▸ What you will do:
Copy out every line of the records below word for word, changing nothing.

▸ Records to process:
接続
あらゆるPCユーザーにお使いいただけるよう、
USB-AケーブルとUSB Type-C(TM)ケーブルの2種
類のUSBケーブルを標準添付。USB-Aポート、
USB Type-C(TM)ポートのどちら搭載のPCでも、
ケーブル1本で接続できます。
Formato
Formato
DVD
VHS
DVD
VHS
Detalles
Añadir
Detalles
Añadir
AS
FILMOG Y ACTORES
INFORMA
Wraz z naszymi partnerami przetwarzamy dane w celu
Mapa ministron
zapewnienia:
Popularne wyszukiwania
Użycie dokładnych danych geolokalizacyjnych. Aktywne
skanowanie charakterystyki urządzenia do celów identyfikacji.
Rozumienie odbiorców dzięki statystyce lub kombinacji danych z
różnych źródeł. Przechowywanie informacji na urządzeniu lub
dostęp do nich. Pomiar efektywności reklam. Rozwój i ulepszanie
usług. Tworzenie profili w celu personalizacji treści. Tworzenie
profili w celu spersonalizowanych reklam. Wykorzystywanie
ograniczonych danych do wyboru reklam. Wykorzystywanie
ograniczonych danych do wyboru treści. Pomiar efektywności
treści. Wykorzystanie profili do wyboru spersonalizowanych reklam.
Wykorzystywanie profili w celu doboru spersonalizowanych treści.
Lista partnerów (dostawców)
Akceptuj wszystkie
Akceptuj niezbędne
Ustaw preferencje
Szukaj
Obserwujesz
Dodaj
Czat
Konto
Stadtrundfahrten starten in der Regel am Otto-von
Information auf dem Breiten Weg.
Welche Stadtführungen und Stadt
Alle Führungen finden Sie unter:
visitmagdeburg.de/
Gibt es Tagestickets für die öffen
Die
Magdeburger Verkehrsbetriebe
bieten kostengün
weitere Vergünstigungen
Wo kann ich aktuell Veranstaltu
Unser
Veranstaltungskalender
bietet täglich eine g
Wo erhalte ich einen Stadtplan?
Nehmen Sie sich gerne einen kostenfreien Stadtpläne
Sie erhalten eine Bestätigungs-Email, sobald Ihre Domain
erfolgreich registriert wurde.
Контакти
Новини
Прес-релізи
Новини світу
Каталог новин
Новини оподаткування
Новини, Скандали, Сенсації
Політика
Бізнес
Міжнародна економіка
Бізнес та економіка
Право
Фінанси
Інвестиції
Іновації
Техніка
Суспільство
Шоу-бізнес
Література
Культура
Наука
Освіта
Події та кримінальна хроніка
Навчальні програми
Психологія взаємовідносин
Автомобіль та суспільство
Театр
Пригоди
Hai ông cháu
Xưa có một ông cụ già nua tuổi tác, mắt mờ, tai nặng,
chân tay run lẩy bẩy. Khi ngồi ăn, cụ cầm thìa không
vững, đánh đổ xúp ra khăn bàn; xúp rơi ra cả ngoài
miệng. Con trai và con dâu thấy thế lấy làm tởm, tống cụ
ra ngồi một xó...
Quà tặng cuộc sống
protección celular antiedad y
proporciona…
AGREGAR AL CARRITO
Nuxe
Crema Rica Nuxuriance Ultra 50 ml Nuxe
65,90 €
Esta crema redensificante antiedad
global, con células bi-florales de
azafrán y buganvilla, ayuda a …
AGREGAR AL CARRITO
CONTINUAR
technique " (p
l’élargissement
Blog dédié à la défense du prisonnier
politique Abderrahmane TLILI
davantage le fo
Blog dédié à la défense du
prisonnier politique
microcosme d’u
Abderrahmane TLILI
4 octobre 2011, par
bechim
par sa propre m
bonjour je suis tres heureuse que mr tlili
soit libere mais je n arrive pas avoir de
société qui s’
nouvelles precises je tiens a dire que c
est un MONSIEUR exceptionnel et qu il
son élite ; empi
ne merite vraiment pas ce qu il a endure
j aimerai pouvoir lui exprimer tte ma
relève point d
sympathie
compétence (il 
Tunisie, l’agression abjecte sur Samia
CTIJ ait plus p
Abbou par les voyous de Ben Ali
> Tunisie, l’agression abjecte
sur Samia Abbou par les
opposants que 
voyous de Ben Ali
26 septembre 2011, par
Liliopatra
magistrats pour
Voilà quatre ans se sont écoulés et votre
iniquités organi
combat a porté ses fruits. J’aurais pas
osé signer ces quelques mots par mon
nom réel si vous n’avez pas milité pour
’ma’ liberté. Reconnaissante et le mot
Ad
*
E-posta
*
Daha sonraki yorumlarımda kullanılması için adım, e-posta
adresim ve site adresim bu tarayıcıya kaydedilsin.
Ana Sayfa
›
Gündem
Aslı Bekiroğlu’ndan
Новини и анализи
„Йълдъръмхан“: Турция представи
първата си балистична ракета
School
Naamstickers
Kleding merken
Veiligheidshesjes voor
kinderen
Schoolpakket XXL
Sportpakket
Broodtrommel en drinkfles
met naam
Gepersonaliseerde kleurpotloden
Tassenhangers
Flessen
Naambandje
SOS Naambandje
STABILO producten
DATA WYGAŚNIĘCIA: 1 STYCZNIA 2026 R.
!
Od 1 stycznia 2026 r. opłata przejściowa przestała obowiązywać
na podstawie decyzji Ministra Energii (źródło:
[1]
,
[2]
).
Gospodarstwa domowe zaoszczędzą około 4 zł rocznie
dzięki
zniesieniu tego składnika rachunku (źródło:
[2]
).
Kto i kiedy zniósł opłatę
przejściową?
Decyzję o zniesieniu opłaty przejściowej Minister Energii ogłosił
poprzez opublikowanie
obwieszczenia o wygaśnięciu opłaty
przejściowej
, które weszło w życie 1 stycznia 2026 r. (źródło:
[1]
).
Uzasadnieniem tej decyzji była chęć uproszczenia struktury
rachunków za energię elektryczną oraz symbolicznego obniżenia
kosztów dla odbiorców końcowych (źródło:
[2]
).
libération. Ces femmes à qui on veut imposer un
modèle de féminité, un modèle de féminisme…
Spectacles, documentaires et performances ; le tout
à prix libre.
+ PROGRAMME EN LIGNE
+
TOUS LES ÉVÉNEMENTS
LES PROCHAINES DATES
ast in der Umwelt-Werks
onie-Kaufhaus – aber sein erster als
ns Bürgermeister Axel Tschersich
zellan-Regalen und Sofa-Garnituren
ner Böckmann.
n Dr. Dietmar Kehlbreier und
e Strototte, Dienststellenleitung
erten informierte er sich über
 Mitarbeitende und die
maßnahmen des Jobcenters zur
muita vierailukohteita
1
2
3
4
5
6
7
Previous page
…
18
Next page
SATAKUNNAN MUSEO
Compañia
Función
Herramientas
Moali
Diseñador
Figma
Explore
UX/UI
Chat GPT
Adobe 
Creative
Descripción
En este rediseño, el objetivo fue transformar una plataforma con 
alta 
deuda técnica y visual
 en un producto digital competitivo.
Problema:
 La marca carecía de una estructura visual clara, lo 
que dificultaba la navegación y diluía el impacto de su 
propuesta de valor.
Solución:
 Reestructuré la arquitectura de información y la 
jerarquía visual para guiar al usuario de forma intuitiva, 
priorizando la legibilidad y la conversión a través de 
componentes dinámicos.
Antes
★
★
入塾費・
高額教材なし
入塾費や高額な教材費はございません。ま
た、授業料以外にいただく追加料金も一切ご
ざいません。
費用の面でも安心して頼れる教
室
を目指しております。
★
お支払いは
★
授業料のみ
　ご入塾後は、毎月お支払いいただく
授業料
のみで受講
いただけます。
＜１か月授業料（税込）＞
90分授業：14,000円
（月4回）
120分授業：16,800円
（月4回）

▸ Answer to this problem:
接続
あらゆるPCユーザーにお使いいただけるよう、
USB-AケーブルとUSB Type-C(TM)ケーブルの2種
類のUSBケーブルを標準添付。USB-Aポート、
USB Type-C(TM)ポートのどちら搭載のPCでも、
ケーブル1本で接続できます。
Formato
Formato
DVD
VHS
DVD
VHS
Detalles
Añadir
Detalles
Añadir
AS
FILMOG Y ACTORES
INFORMA
Wraz z naszymi partnerami przetwarzamy dane w celu
Mapa ministron
zapewnienia:
Popularne wyszukiwania
Użycie dokładnych danych geolokalizacyjnych. Aktywne
skanowanie charakterystyki urządzenia do celów identyfikacji.
Rozumienie odbiorców dzięki statystyce lub kombinacji danych z
różnych źródeł. Przechowywanie informacji na urządzeniu lub
dostęp do nich. Pomiar efektywności reklam. Rozwój i ulepszanie
usług. Tworzenie profili w celu personalizacji treści. Tworzenie
profili w celu spersonalizowanych reklam. Wykorzystywanie
ograniczonych danych do wyboru reklam. Wykorzystywanie
ograniczonych danych do wyboru treści. Pomiar efektywności
treści. Wykorzystanie profili do wyboru spersonalizowanych reklam.
Wykorzystywanie profili w celu doboru spersonalizowanych treści.
Lista partnerów (dostawców)
Akceptuj wszystkie
Akceptuj niezbędne
Ustaw preferencje
Szukaj
Obserwujesz
Dodaj
Czat
Konto
Stadtrundfahrten starten in der Regel am Otto-von
Information auf dem Breiten Weg.
Welche Stadtführungen und Stadt
Alle Führungen finden Sie unter:
visitmagdeburg.de/
Gibt es Tagestickets für die öffen
Die
Magdeburger Verkehrsbetriebe
bieten kostengün
weitere Vergünstigungen
Wo kann ich aktuell Veranstaltu
Unser
Veranstaltungskalender
bietet täglich eine g
Wo erhalte ich einen Stadtplan?
Nehmen Sie sich gerne einen kostenfreien Stadtpläne
Sie erhalten eine Bestätigungs-Email, sobald Ihre Domain
erfolgreich registriert wurde.
Контакти
Новини
Прес-релізи
Новини світу
Каталог новин
Новини оподаткування
Новини, Скандали, Сенсації
Політика
Бізнес
Міжнародна економіка
Бізнес та економіка
Право
Фінанси
Інвестиції
Іновації
Техніка
Суспільство
Шоу-бізнес
Література
Культура
Наука
Освіта
Події та кримінальна хроніка
Навчальні програми
Психологія взаємовідносин
Автомобіль та суспільство
Театр
Пригоди
Hai ông cháu
Xưa có một ông cụ già nua tuổi tác, mắt mờ, tai nặng,
chân tay run lẩy bẩy. Khi ngồi ăn, cụ cầm thìa không
vững, đánh đổ xúp ra khăn bàn; xúp rơi ra cả ngoài
miệng. Con trai và con dâu thấy thế lấy làm tởm, tống cụ
ra ngồi một xó...
Quà tặng cuộc sống
protección celular antiedad y
proporciona…
AGREGAR AL CARRITO
Nuxe
Crema Rica Nuxuriance Ultra 50 ml Nuxe
65,90 €
Esta crema redensificante antiedad
global, con células bi-florales de
azafrán y buganvilla, ayuda a …
AGREGAR AL CARRITO
CONTINUAR
technique " (p
l’élargissement
Blog dédié à la défense du prisonnier
politique Abderrahmane TLILI
davantage le fo
Blog dédié à la défense du
prisonnier politique
microcosme d’u
Abderrahmane TLILI
4 octobre 2011, par
bechim
par sa propre m
bonjour je suis tres heureuse que mr tlili
soit libere mais je n arrive pas avoir de
société qui s’
nouvelles precises je tiens a dire que c
est un MONSIEUR exceptionnel et qu il
son élite ; empi
ne merite vraiment pas ce qu il a endure
j aimerai pouvoir lui exprimer tte ma
relève point d
sympathie
compétence (il 
Tunisie, l’agression abjecte sur Samia
CTIJ ait plus p
Abbou par les voyous de Ben Ali
> Tunisie, l’agression abjecte
sur Samia Abbou par les
opposants que 
voyous de Ben Ali
26 septembre 2011, par
Liliopatra
magistrats pour
Voilà quatre ans se sont écoulés et votre
iniquités organi
combat a porté ses fruits. J’aurais pas
osé signer ces quelques mots par mon
nom réel si vous n’avez pas milité pour
’ma’ liberté. Reconnaissante et le mot
Ad
*
E-posta
*
Daha sonraki yorumlarımda kullanılması için adım, e-posta
adresim ve site adresim bu tarayıcıya kaydedilsin.
Ana Sayfa
›
Gündem
Aslı Bekiroğlu’ndan
Новини и анализи
„Йълдъръмхан“: Турция представи
първата си балистична ракета
School
Naamstickers
Kleding merken
Veiligheidshesjes voor
kinderen
Schoolpakket XXL
Sportpakket
Broodtrommel en drinkfles
met naam
Gepersonaliseerde kleurpotloden
Tassenhangers
Flessen
Naambandje
SOS Naambandje
STABILO producten
DATA WYGAŚNIĘCIA: 1 STYCZNIA 2026 R.
!
Od 1 stycznia 2026 r. opłata przejściowa przestała obowiązywać
na podstawie decyzji Ministra Energii (źródło:
[1]
,
[2]
).
Gospodarstwa domowe zaoszczędzą około 4 zł rocznie
dzięki
zniesieniu tego składnika rachunku (źródło:
[2]
).
Kto i kiedy zniósł opłatę
przejściową?
Decyzję o zniesieniu opłaty przejściowej Minister Energii ogłosił
poprzez opublikowanie
obwieszczenia o wygaśnięciu opłaty
przejściowej
, które weszło w życie 1 stycznia 2026 r. (źródło:
[1]
).
Uzasadnieniem tej decyzji była chęć uproszczenia struktury
rachunków za energię elektryczną oraz symbolicznego obniżenia
kosztów dla odbiorców końcowych (źródło:
[2]
).
libération. Ces femmes à qui on veut imposer un
modèle de féminité, un modèle de féminisme…
Spectacles, documentaires et performances ; le tout
à prix libre.
+ PROGRAMME EN LIGNE
+
TOUS LES ÉVÉNEMENTS
LES PROCHAINES DATES
ast in der Umwelt-Werks
onie-Kaufhaus – aber sein erster als
ns Bürgermeister Axel Tschersich
zellan-Regalen und Sofa-Garnituren
ner Böckmann.
n Dr. Dietmar Kehlbreier und
e Strototte, Dienststellenleitung
erten informierte er sich über
 Mitarbeitende und die
maßnahmen des Jobcenters zur
muita vierailukohteita
1
2
3
4
5
6
7
Previous page
…
18
Next page
SATAKUNNAN MUSEO
Compañia
Función
Herramientas
Moali
Diseñador
Figma
Explore
UX/UI
Chat GPT
Adobe 
Creative
Descripción
En este rediseño, el objetivo fue transformar una plataforma con 
alta 
deuda técnica y visual
 en un producto digital competitivo.
Problema:
 La marca carecía de una estructura visual clara, lo 
que dificultaba la navegación y diluía el impacto de su 
propuesta de valor.
Solución:
 Reestructuré la arquitectura de información y la 
jerarquía visual para guiar al usuario de forma intuitiva, 
priorizando la legibilidad y la conversión a través de 
componentes dinámicos.
Antes
★
★
入塾費・
高額教材なし
入塾費や高額な教材費はございません。ま
た、授業料以外にいただく追加料金も一切ご
ざいません。
費用の面でも安心して頼れる教
室
を目指しております。
★
お支払いは
★
授業料のみ
　ご入塾後は、毎月お支払いいただく
授業料
のみで受講
いただけます。
＜１か月授業料（税込）＞
90分授業：14,000円
（月4回）
120分授業：16,800円
（月4回）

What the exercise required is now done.